The ewes and lambs trying to flee the wolves jumped into a deep gully and couldn’t get out.

“[The wolves] didn’t consume anything,” Rancher Frank Shirts said in a press release from the IRRC. “The sheep just suffocated in the pileup and died. We work to make things good for those sheep every day, so it’s a shame to lose them.”

Pile-ups are not uncommon according to Wildlife Services and are typically caused by wolves or bears.

The two human herders monitoring the flock of several thousand sheep scared the wolves away. A pair of Great Pyrenees guardian dogs, the mere presence of which usually keeps predators away, did not engage the wolves. Stuebner explained that’s fairly normal.

“The older livestock guard dogs, if they’ve got experience dealing with wolves, they aren’t going to try to take on a wolf, because they know that would be the end,” he said.

Idaho Fish and Game says it visited the site of the incident near Shaw Mountain north of Boise and confirmed a pair of wolf tracks. The agency authorized Wildlife Services to track and terminate the wolves, but they were never found. The kill order expired at the end of May.

“This sadly exemplifies why wolf management in Idaho can be so challenging,” Fish and Game Director Ed Schriever said in an agency press release. “People cherish the Foothills for its diversity of wildlife, along with the opportunities for grazing, recreation and other activities.”

The killed sheep had been among thousands crossing highway 55 in Eagle earlier this year. They graze in the foothills en route to their summer range near Idaho City.

Depredation issues lead to between five and 14 wolves being removed from the Foothills each year, according to state Fish and Game.

Shirts plans to request depredation compensation to cover his losses, the largest single wolf incident he’s experienced since the mid-1990s when the animals were reintroduced to Idaho.

Lawmakers last year instituted new regulations aimed at drastically reducing the state’s wolf population, a move supported by ranchers. The law would allow around 90% of the existing wolf population to be exterminated.

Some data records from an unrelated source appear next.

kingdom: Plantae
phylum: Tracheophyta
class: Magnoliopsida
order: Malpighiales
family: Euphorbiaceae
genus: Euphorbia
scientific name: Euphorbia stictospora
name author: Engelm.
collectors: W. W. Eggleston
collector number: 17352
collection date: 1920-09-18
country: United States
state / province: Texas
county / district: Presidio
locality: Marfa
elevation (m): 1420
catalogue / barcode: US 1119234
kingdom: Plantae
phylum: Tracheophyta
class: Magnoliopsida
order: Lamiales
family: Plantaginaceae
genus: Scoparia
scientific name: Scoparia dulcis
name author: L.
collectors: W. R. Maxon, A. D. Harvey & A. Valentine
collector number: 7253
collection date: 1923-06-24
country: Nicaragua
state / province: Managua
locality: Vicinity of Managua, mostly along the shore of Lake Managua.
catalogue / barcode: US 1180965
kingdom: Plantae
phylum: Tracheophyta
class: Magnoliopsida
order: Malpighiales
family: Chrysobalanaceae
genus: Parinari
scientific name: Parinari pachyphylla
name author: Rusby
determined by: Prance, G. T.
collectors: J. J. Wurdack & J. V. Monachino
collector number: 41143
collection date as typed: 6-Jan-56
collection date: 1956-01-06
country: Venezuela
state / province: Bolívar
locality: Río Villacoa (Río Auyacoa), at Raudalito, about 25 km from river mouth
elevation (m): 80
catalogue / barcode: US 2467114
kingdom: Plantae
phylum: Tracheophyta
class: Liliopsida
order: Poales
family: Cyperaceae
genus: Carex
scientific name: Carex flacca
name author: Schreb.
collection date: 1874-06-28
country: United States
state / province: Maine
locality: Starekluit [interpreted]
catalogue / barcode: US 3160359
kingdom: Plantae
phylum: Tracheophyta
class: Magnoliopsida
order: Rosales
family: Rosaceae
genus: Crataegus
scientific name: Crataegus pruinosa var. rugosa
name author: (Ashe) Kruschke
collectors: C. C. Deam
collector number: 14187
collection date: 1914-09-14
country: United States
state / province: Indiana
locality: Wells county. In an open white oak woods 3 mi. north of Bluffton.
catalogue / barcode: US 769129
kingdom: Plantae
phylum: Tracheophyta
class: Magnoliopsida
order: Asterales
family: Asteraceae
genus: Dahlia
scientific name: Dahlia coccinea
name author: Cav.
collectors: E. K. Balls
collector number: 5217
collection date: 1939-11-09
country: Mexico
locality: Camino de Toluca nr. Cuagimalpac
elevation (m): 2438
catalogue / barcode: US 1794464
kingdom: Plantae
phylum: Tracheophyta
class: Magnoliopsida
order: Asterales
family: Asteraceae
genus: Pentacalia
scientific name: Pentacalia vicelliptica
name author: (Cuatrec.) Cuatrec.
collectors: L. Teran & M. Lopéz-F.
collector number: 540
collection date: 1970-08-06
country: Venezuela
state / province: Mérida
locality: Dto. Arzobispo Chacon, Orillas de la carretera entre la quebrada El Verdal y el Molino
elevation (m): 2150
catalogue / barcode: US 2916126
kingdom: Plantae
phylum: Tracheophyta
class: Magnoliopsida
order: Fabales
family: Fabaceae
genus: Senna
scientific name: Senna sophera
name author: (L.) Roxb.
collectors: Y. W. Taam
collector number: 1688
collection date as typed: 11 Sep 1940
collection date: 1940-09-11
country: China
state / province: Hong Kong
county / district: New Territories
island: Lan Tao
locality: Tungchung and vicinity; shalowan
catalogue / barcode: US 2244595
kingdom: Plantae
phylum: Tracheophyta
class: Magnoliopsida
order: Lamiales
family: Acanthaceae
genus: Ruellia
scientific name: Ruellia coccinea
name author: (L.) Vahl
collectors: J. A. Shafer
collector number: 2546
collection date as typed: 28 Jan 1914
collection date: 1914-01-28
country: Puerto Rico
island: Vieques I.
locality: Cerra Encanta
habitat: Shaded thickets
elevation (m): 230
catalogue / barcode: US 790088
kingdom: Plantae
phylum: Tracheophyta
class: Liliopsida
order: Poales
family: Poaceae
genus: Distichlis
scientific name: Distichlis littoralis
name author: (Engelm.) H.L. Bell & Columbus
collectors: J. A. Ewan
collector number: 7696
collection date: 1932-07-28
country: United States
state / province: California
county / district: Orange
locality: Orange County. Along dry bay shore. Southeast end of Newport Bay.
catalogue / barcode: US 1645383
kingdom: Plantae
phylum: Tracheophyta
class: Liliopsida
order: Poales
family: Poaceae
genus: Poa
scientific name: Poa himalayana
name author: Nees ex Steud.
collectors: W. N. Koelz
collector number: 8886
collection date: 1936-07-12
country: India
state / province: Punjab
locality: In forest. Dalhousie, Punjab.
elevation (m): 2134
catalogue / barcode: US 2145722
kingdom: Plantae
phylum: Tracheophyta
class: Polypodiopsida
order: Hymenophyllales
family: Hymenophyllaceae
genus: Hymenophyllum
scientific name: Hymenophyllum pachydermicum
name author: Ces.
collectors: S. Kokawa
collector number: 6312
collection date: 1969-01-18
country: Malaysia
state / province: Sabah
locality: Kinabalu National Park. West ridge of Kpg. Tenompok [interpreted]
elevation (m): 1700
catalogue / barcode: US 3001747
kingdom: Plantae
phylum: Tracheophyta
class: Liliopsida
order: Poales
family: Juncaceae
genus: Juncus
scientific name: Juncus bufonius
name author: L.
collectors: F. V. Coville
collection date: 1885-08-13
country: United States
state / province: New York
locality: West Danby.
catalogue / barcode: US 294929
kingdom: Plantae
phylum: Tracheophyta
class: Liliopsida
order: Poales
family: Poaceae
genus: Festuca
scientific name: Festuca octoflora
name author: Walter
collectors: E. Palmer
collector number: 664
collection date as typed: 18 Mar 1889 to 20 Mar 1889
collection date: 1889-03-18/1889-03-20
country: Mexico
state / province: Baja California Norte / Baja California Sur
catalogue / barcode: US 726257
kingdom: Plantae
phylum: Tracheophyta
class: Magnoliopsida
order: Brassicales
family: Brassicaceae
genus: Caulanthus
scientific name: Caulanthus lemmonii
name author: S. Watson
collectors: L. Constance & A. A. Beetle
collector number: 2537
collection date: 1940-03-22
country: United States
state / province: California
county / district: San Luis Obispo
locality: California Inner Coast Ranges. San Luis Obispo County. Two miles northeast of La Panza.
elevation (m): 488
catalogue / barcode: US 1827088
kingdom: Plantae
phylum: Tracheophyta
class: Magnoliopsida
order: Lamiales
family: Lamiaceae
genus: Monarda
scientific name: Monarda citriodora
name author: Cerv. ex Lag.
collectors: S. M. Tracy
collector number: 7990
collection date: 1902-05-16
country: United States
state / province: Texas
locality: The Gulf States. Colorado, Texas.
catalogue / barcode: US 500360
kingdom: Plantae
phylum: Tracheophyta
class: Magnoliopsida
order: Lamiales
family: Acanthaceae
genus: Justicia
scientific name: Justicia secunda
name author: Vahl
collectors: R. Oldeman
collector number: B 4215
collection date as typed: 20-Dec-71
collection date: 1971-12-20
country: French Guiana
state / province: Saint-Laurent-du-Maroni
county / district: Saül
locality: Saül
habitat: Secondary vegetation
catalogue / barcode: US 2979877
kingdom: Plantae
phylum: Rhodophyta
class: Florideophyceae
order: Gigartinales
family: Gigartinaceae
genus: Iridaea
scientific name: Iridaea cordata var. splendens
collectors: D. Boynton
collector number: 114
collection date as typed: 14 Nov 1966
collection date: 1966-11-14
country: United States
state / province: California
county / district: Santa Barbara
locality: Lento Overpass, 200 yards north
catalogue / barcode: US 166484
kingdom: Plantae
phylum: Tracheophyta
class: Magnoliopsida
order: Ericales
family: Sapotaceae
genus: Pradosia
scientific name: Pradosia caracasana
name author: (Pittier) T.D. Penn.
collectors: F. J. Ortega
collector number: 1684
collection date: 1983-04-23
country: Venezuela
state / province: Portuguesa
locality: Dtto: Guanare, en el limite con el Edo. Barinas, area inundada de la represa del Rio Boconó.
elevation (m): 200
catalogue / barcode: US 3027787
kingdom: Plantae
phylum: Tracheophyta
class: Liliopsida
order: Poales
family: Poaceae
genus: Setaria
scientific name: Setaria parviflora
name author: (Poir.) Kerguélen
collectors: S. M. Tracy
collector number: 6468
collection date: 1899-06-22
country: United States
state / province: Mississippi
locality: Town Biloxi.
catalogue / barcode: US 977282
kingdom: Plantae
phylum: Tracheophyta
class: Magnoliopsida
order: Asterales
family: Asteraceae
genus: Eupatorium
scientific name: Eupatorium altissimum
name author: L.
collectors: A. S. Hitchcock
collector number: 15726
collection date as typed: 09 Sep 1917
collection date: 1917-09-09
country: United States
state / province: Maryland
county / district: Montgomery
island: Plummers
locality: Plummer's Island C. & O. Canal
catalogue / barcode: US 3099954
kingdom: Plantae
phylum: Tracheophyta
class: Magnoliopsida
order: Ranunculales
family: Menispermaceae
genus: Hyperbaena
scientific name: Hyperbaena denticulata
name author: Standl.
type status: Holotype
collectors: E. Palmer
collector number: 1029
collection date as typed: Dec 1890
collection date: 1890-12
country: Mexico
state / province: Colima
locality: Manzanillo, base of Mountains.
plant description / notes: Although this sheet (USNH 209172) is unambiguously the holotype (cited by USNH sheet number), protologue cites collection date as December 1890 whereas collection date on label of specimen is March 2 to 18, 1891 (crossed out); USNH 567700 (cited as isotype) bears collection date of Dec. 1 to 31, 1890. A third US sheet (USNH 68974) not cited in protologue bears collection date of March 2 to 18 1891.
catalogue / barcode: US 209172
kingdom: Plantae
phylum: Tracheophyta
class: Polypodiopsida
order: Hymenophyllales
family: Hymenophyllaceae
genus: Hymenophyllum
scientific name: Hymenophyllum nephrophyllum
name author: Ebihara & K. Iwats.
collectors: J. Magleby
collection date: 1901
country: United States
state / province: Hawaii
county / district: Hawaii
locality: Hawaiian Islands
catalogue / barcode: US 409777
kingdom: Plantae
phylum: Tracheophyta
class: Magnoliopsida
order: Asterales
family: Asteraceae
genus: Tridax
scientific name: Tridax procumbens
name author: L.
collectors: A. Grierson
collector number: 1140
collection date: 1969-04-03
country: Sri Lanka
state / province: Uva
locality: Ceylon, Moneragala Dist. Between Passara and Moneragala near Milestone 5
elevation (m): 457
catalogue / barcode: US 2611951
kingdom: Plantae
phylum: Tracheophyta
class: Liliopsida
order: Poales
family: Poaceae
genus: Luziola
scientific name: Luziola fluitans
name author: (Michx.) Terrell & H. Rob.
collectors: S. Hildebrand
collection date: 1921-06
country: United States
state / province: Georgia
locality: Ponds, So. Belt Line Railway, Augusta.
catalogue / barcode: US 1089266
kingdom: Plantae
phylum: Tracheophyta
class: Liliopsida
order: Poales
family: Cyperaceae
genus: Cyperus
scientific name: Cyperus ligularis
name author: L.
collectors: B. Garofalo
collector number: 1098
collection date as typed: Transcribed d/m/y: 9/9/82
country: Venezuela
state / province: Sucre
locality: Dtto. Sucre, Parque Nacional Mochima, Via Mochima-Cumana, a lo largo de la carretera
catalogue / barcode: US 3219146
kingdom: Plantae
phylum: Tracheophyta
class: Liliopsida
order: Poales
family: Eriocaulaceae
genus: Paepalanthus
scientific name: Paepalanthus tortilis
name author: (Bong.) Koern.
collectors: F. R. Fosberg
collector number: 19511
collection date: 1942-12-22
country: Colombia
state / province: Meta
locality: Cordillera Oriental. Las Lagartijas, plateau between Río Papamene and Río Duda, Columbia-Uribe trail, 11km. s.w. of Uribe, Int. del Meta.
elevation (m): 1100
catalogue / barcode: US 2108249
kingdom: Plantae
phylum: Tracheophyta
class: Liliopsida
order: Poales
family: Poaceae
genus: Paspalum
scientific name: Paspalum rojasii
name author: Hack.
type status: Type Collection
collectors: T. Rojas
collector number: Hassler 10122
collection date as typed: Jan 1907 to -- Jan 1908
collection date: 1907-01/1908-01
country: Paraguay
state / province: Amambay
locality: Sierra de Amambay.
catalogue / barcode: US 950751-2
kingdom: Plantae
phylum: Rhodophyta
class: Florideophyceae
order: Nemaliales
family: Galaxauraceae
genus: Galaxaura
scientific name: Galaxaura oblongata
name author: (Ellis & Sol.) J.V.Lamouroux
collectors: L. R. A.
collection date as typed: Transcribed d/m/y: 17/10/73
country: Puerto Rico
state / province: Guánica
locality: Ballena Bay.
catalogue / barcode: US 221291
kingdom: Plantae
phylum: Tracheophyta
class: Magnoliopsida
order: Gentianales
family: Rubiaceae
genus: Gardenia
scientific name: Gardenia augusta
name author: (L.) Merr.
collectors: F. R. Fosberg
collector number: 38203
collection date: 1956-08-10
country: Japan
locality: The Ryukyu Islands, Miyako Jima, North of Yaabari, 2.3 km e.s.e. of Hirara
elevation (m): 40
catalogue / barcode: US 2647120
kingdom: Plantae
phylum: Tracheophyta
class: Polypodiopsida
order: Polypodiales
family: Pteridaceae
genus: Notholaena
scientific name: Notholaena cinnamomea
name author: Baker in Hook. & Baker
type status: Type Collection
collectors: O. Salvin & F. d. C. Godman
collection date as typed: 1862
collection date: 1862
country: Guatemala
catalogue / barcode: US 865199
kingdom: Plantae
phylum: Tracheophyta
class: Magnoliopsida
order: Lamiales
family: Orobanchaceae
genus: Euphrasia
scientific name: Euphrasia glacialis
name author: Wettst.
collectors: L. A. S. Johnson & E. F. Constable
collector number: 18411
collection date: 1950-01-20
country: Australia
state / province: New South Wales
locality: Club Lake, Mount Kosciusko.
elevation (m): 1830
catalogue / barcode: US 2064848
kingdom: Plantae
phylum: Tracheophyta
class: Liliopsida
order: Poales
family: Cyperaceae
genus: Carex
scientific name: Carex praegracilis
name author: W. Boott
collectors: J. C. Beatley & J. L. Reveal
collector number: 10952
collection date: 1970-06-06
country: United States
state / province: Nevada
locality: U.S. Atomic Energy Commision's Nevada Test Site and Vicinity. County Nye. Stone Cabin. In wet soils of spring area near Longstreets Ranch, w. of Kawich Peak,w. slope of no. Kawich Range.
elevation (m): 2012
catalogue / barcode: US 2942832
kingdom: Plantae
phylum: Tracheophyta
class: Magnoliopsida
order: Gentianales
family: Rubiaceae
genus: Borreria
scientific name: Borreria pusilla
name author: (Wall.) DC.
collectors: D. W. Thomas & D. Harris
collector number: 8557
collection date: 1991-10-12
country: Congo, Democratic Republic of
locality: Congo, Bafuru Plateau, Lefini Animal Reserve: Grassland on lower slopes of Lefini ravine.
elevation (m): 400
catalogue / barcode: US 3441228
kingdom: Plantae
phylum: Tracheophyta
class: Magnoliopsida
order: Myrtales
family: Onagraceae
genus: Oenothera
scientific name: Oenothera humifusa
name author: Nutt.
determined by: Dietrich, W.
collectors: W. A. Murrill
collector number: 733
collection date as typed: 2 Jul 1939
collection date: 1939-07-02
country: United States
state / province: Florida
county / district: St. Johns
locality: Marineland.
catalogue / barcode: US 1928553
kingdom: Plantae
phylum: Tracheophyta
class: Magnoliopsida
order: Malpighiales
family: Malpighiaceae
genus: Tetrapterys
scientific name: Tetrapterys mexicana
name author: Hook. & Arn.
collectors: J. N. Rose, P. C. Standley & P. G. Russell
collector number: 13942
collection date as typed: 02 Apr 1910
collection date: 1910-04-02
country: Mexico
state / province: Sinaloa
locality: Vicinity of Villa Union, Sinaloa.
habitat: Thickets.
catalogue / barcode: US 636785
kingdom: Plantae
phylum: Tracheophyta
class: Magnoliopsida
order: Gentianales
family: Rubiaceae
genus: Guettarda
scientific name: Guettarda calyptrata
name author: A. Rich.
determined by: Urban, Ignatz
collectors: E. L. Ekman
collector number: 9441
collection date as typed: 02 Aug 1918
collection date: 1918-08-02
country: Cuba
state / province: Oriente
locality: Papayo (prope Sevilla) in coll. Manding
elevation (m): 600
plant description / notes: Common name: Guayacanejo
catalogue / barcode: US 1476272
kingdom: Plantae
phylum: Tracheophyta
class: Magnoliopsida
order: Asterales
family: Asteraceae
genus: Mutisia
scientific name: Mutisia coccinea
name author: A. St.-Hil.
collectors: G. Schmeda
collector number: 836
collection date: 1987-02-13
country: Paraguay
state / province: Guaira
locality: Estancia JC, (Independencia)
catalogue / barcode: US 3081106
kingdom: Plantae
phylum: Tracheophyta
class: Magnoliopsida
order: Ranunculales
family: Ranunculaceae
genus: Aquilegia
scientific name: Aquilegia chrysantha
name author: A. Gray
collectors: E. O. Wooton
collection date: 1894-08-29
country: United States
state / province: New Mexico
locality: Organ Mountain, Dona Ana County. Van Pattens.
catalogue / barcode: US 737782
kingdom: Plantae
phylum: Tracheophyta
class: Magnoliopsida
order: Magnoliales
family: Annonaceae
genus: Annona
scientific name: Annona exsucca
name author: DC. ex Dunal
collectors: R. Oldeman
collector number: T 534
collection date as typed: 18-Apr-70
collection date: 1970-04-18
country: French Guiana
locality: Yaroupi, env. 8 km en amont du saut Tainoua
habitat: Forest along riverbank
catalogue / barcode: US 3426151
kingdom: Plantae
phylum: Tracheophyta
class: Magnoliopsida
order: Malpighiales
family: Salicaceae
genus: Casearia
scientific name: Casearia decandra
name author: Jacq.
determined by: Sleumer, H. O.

Data provided by Idaho Fish and Game show 130 wolves killed by sportsmen since January 1, and another 31 killed by Wildlife Services following depredation incidents.

Fish and Game estimates there are about 1,600 wolves in Idaho each spring after pups are born. That number drops to around 900 in the winter due to hunting.

In 2021, 437 wolves were harvested by hunters, and 43 were killed by Wildlife Services.

Rapid changes in the market and inflationary pressures prevented officials from offering even a range of potential value for the loss. “What they’re worth today might be totally different than what they’d be worth later this year,” Wildlife Services Idaho Director Jared Hedelius said.

For now, it’s back to business as usual, Stuebner said. “[Ranchers] are doing the best they can with the tools they have.”